**Quoted passage:**
====

Summer is right around the corner and warm temperatures have already reared their head. With the increase in temperature, it’s important to increase your awareness and remember to take a few extra precautions to keep your canine companions healthy and safe this time of year.

First and foremost, never leave your dog in a parked car. Even for a few minutes. We all know this but dogs (and kids) still die every year from being left in hot cars. Leaving windows down or parking in the shade is not enough. It takes only a few minutes for the temperature inside a car to reach 140 degrees. Heat exhaustion quickly sets in followed by heat stroke, which is often fatal.


Take it easy on the exercise

Of course, your dog still needs exercise during the summer. But high temperatures, hot asphalt and sun exposure all present very serious dangers for our dogs. A good rule of thumb is, if the pavement is too hot for your bare foot, it’s too hot for a dog’s paw. Don’t assume that just because the sun is down the concrete is cool. Check first. Walking in the early morning or at least an hour after sundown are the safest times. At the shelters, we often impose a “No at 90” rule. When the temperature hits 90 degrees, no outdoor activity. It’s too risky. Play indoor games or swim instead. When you do walk, take frequent water breaks.


Watch your dogs around water

Some dogs love to swim and this is a great exercise, especially when it’s too hot to do anything else. Make sure you supervise at all times because dogs can, and do, drown. If you have a pool, teach your dog how to get out. Train him to swim to the steps or ramp. Keep fences closed if you are not available to supervise. If you visit a dog park with a lake, make sure your dog knows how to get out and watch to make sure another dog doesn’t climb on your dog and push him or her underwater.

====

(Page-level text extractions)
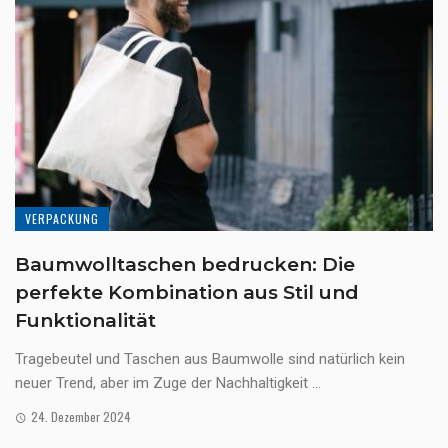
VERPACKUNG
Baumwolltaschen bedrucken: Die
perfekte Kombination aus Stil und
Funktionalität
Tragebeutel und Taschen aus Baumwolle sind natürlich kein
neuer Trend, aber im Zuge der Nachhaltigkeit ...
24. Dezember 2024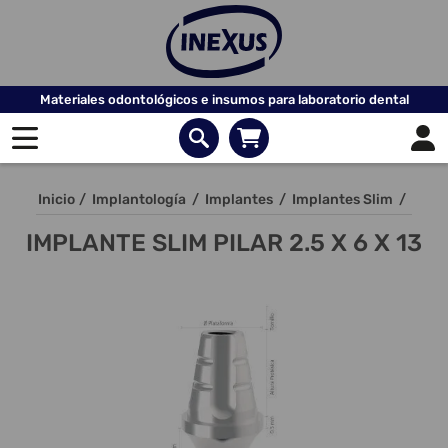
Materiales odontológicos e insumos para laboratorio dental
Inicio
/
Implantología
/
Implantes
/
Implantes Slim
/
IMPLANTE SLIM PILAR 2.5 X 6 X 13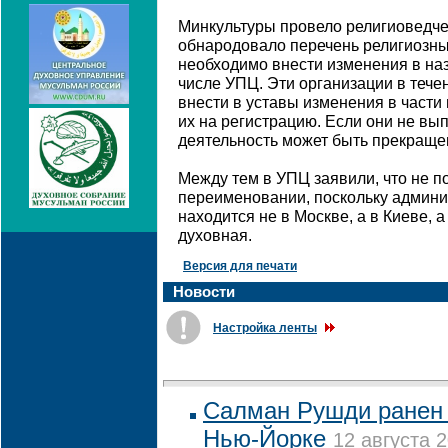
Минкультуры провело религиоведче
обнародовало перечень религиозны
необходимо внести изменения в назв
числе УПЦ. Эти организации в теч
внести в уставы изменения в част
их на регистрацию. Если они не вы
деятельность может быть прекраще
Между тем в УПЦ заявили, что не п
переименовании, поскольку админи
находится не в Москве, а в Киеве, а
духовная.
Версия для печати
Новости
Настройка ленты
Салман Рушди ранен 
Нью-Йорке
12 августа 2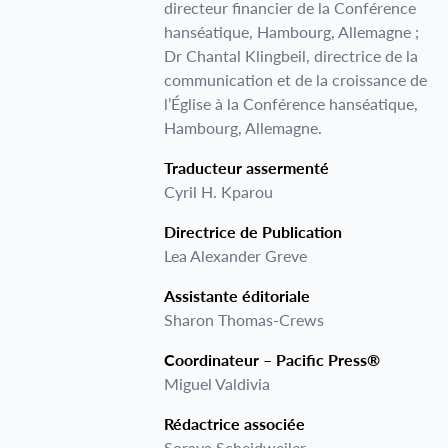
directeur financier de la Conférence
hanséatique, Hambourg, Allemagne ;
Dr Chantal Klingbeil, directrice de la
communication et de la croissance de
l’Église à la Conférence hanséatique,
Hambourg, Allemagne.
Traducteur assermenté
Cyril H. Kparou
Directrice de Publication
Lea Alexander Greve
Assistante éditoriale
Sharon Thomas-Crews
Coordinateur – Pacific Press®
Miguel Valdivia
Rédactrice associée
Soraya Scheidweiler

====

**Instructions for the task:** Please copy out the passage from the summer dog-safety article from "Watch your dogs" up to and including "or her underwater.".

**Result for this exercise:**
Watch your dogs around water

Some dogs love to swim and this is a great exercise, especially when it’s too hot to do anything else. Make sure you supervise at all times because dogs can, and do, drown. If you have a pool, teach your dog how to get out. Train him to swim to the steps or ramp. Keep fences closed if you are not available to supervise. If you visit a dog park with a lake, make sure your dog knows how to get out and watch to make sure another dog doesn’t climb on your dog and push him or her underwater.